# Document text
------------------------------------------------

Papua New Guinea needs to move on from its build-neglect-rebuild paradigm and develop a significantly different approach to infrastructure development. This has to consider the full life cycle of infrastructure assets to ensure the expected benefits are realised for PNG, as this will drive sustainable growth and improve living standards. Government needs to devise robust long-term plans based on clearly defined national and local aspirations. It needs medium-term budgeting to support the development of a pipeline of well-conceived projects. It should focus more on maintenance and service enhancement through high-value/low-cost projects. Early user and community engagement, with increased transparency in decision-making, can potentially de-risk projects. This should be accompanied by early definition of land-use needs for new infrastructure corridors, followed by adequate land use control and acquisition.

Effective planning and prioritisation. Investment in infrastructure requires large amounts of capital, creates long-lived assets, produces long-term streams of benefits and has significant impacts - both positive and negative - on people, the environment, and the economy.

Once infrastructure is delivered, reversing it is difficult and expensive. Proper planning and prioritisation are vital, and are more cost-effective than ad hoc, opportunistic approaches to infrastructure.

Infrastructure projects have long lead times to marshal both the physical and human resources for delivery. Effective planning and prioritisation provides government and industry with a clear, predicable pathway to properly manage these large projects, and creates the conditions for a credible pipeline of public infrastructure projects. With proper planning, the PNG Government would be in a position to engage more effectively with the private sector for support in project development, design, funding, delivery, operation and maintenance, and pursue feasible PPPs that are more in PNG's national interest.

------------------------------------------------

# Brief A
Answer from the PNG infrastructure text:
(i) Which paradigm does Papua New Guinea need to move on from?
(ii) What is described as more cost-effective than ad hoc, opportunistic approaches to infrastructure?
(iii) What do infrastructure projects have long lead times to marshal?
# Brief B
Can you retype the PNG infrastructure text between "Effective planning and prioritisation." and "approaches to infrastructure.", inclusive?

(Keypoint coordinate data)
------------------------------------------------

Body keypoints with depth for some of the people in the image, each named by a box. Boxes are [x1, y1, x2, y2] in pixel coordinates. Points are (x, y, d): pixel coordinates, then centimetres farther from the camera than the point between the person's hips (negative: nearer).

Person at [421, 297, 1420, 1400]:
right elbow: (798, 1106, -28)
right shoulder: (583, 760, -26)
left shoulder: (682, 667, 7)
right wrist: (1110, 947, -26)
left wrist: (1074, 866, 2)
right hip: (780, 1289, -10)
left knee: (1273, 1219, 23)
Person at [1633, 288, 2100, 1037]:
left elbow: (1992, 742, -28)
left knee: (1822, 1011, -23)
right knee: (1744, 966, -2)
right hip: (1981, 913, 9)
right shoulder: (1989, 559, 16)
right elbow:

------------------------------------------------

# Answer section A
(i) The build-neglect-rebuild paradigm.
(ii) Proper planning and prioritisation.
(iii) Both the physical and human resources for delivery.

# Answer section B
Effective planning and prioritisation. Investment in infrastructure requires large amounts of capital, creates long-lived assets, produces long-term streams of benefits and has significant impacts - both positive and negative - on people, the environment, and the economy.

Once infrastructure is delivered, reversing it is difficult and expensive. Proper planning and prioritisation are vital, and are more cost-effective than ad hoc, opportunistic approaches to infrastructure.